**TASK GOAL**: An exact copy of every entry is what's needed, so please transcribe them all.

**AVAILABLE DATA**:
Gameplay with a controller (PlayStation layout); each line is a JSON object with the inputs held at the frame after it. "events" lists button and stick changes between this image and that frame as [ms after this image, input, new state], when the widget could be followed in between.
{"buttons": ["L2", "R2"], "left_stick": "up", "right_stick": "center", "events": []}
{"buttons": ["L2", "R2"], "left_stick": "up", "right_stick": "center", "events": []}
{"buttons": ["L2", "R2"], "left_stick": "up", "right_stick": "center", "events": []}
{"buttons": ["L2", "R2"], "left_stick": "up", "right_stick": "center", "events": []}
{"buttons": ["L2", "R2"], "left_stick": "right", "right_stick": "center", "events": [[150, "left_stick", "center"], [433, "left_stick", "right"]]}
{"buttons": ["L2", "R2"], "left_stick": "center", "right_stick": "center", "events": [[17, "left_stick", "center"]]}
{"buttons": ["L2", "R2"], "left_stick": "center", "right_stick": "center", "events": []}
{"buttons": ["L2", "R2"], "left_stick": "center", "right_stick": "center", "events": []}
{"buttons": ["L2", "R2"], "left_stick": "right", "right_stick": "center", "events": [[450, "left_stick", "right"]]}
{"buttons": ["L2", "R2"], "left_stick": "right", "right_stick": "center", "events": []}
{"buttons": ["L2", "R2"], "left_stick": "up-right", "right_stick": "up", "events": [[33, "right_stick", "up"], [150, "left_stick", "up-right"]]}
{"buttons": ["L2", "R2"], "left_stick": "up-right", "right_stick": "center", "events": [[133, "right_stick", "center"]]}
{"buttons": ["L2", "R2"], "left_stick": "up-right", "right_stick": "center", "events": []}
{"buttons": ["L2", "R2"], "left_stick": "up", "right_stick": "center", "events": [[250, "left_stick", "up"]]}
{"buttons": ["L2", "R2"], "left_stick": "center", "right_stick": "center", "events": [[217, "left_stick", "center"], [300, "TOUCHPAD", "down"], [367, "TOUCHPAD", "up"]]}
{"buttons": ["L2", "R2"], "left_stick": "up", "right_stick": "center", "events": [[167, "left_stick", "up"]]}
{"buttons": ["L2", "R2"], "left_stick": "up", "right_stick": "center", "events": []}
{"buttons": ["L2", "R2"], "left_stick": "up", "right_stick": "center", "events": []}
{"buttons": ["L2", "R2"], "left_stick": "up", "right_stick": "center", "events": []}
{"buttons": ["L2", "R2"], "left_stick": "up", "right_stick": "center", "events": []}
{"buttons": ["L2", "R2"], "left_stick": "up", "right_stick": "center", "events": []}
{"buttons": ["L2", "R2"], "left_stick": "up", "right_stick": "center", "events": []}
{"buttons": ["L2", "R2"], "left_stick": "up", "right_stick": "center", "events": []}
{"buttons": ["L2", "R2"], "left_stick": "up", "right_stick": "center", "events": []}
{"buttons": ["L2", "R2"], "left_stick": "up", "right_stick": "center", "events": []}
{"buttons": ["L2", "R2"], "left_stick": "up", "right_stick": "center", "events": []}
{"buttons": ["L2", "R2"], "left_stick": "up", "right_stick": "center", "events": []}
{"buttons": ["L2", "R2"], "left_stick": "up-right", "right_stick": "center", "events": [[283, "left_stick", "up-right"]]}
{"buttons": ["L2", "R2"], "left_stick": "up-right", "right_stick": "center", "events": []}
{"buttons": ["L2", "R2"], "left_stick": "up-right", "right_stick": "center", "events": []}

**OUTPUT BELOW**:
Gameplay with a controller (PlayStation layout); each line is a JSON object with the inputs held at the frame after it. "events" lists button and stick changes between this image and that frame as [ms after this image, input, new state], when the widget could be followed in between.
{"buttons": ["L2", "R2"], "left_stick": "up", "right_stick": "center", "events": []}
{"buttons": ["L2", "R2"], "left_stick": "up", "right_stick": "center", "events": []}
{"buttons": ["L2", "R2"], "left_stick": "up", "right_stick": "center", "events": []}
{"buttons": ["L2", "R2"], "left_stick": "up", "right_stick": "center", "events": []}
{"buttons": ["L2", "R2"], "left_stick": "right", "right_stick": "center", "events": [[150, "left_stick", "center"], [433, "left_stick", "right"]]}
{"buttons": ["L2", "R2"], "left_stick": "center", "right_stick": "center", "events": [[17, "left_stick", "center"]]}
{"buttons": ["L2", "R2"], "left_stick": "center", "right_stick": "center", "events": []}
{"buttons": ["L2", "R2"], "left_stick": "center", "right_stick": "center", "events": []}
{"buttons": ["L2", "R2"], "left_stick": "right", "right_stick": "center", "events": [[450, "left_stick", "right"]]}
{"buttons": ["L2", "R2"], "left_stick": "right", "right_stick": "center", "events": []}
{"buttons": ["L2", "R2"], "left_stick": "up-right", "right_stick": "up", "events": [[33, "right_stick", "up"], [150, "left_stick", "up-right"]]}
{"buttons": ["L2", "R2"], "left_stick": "up-right", "right_stick": "center", "events": [[133, "right_stick", "center"]]}
{"buttons": ["L2", "R2"], "left_stick": "up-right", "right_stick": "center", "events": []}
{"buttons": ["L2", "R2"], "left_stick": "up", "right_stick": "center", "events": [[250, "left_stick", "up"]]}
{"buttons": ["L2", "R2"], "left_stick": "center", "right_stick": "center", "events": [[217, "left_stick", "center"], [300, "TOUCHPAD", "down"], [367, "TOUCHPAD", "up"]]}
{"buttons": ["L2", "R2"], "left_stick": "up", "right_stick": "center", "events": [[167, "left_stick", "up"]]}
{"buttons": ["L2", "R2"], "left_stick": "up", "right_stick": "center", "events": []}
{"buttons": ["L2", "R2"], "left_stick": "up", "right_stick": "center", "events": []}
{"buttons": ["L2", "R2"], "left_stick": "up", "right_stick": "center", "events": []}
{"buttons": ["L2", "R2"], "left_stick": "up", "right_stick": "center", "events": []}
{"buttons": ["L2", "R2"], "left_stick": "up", "right_stick": "center", "events": []}
{"buttons": ["L2", "R2"], "left_stick": "up", "right_stick": "center", "events": []}
{"buttons": ["L2", "R2"], "left_stick": "up", "right_stick": "center", "events": []}
{"buttons": ["L2", "R2"], "left_stick": "up", "right_stick": "center", "events": []}
{"buttons": ["L2", "R2"], "left_stick": "up", "right_stick": "center", "events": []}
{"buttons": ["L2", "R2"], "left_stick": "up", "right_stick": "center", "events": []}
{"buttons": ["L2", "R2"], "left_stick": "up", "right_stick": "center", "events": []}
{"buttons": ["L2", "R2"], "left_stick": "up-right", "right_stick": "center", "events": [[283, "left_stick", "up-right"]]}
{"buttons": ["L2", "R2"], "left_stick": "up-right", "right_stick": "center", "events": []}
{"buttons": ["L2", "R2"], "left_stick": "up-right", "right_stick": "center", "events": []}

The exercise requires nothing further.